■ SUPPLIED PASSAGE ■
Re: [PATCH] RCU: Move expedited grace period (GP) work to RT kthread_worker
From: Paul E. McKenney
Date: Sun Apr 03 2022 - 18:42:09 EST
On Sun, Apr 03, 2022 at 03:20:12PM -0700, Kalesh Singh wrote:
> On Fri, Apr 1, 2022 at 5:30 PM Paul E. McKenney <paulmck@xxxxxxxxxx> wrote:
> >
> > On Fri, Apr 01, 2022 at 03:57:40PM -0700, Kalesh Singh wrote:
> > > It was noticed that enabling CONFIG_RCU_BOOST did not help RCU
> > > performance because the workqueues that runs expedited GP work are
> > > subject to scheduling delays. This patch moves the expedited GP
> > > work items to RT kthread_worker.
> > >
> > > The results were evaluated on arm64 Android devices (6GB ram) running
> > > 5.10 kernel, and caturing trace data during critical user journeys.

■ DATA SECTION ■

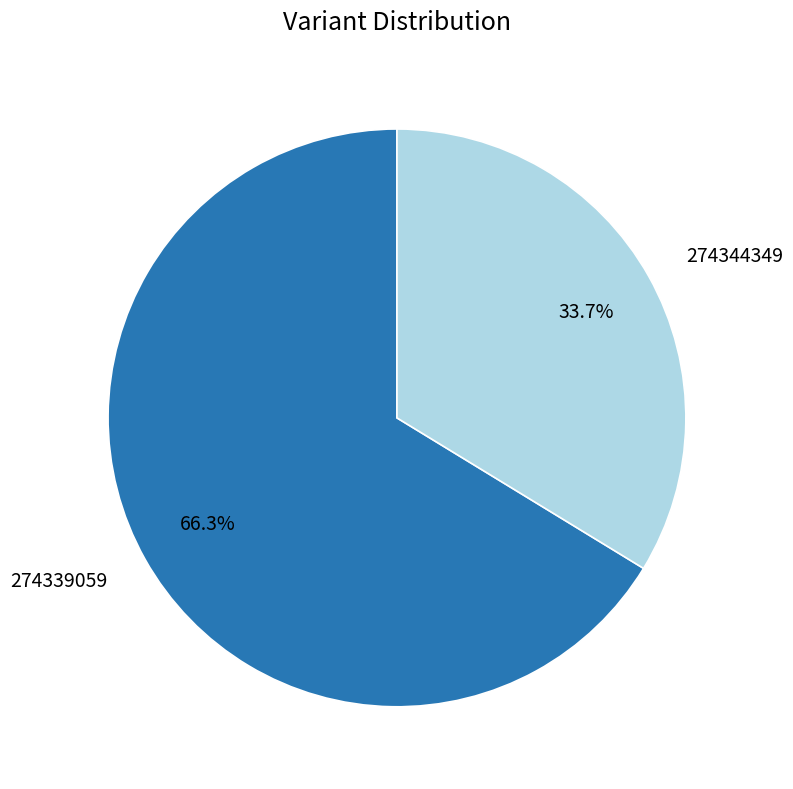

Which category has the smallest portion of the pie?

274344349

...

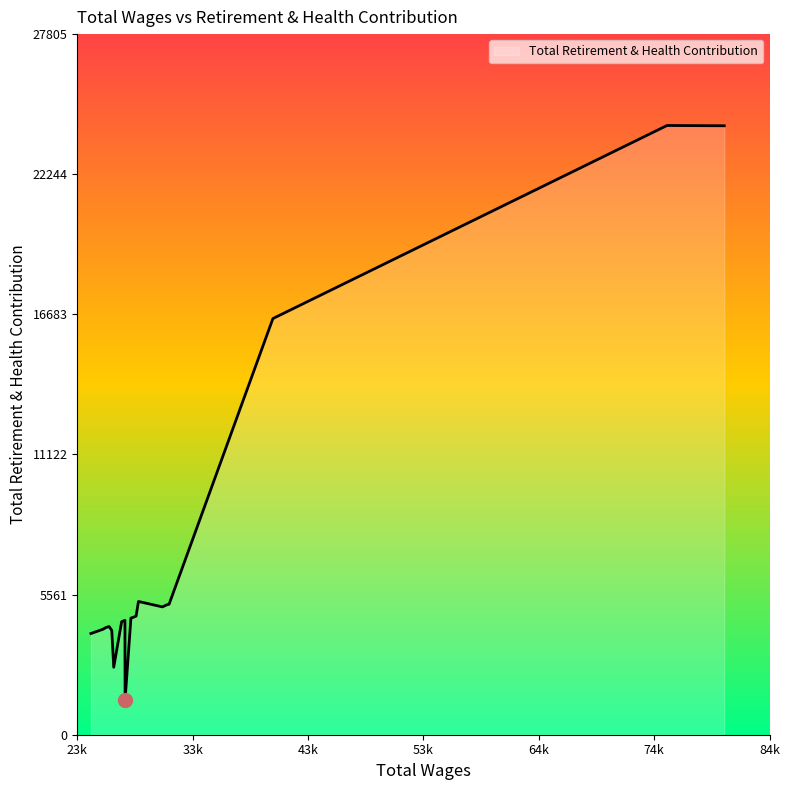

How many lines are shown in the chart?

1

■ REQUIRED ACTIONS ■
(1) Can you transcribe the section of the RCU patch thread that begins with the words "Re: [PATCH] RCU: Move" and ends with "critical user journeys."?
(2) Answer these about the RCU patch thread:
(a) Who is the sender of the message?
(b) What kernel version were the arm64 Android devices running?
(c) What were the expedited GP work items moved to?

■ SOLUTIONS BELOW ■
(1)
Re: [PATCH] RCU: Move expedited grace period (GP) work to RT kthread_worker
From: Paul E. McKenney
Date: Sun Apr 03 2022 - 18:42:09 EST
On Sun, Apr 03, 2022 at 03:20:12PM -0700, Kalesh Singh wrote:
> On Fri, Apr 1, 2022 at 5:30 PM Paul E. McKenney <paulmck@xxxxxxxxxx> wrote:
> >
> > On Fri, Apr 01, 2022 at 03:57:40PM -0700, Kalesh Singh wrote:
> > > It was noticed that enabling CONFIG_RCU_BOOST did not help RCU
> > > performance because the workqueues that runs expedited GP work are
> > > subject to scheduling delays. This patch moves the expedited GP
> > > work items to RT kthread_worker.
> > >
> > > The results were evaluated on arm64 Android devices (6GB ram) running
> > > 5.10 kernel, and caturing trace data during critical user journeys.

(2)
(a) Paul E. McKenney
(b) 5.10
(c) RT kthread_worker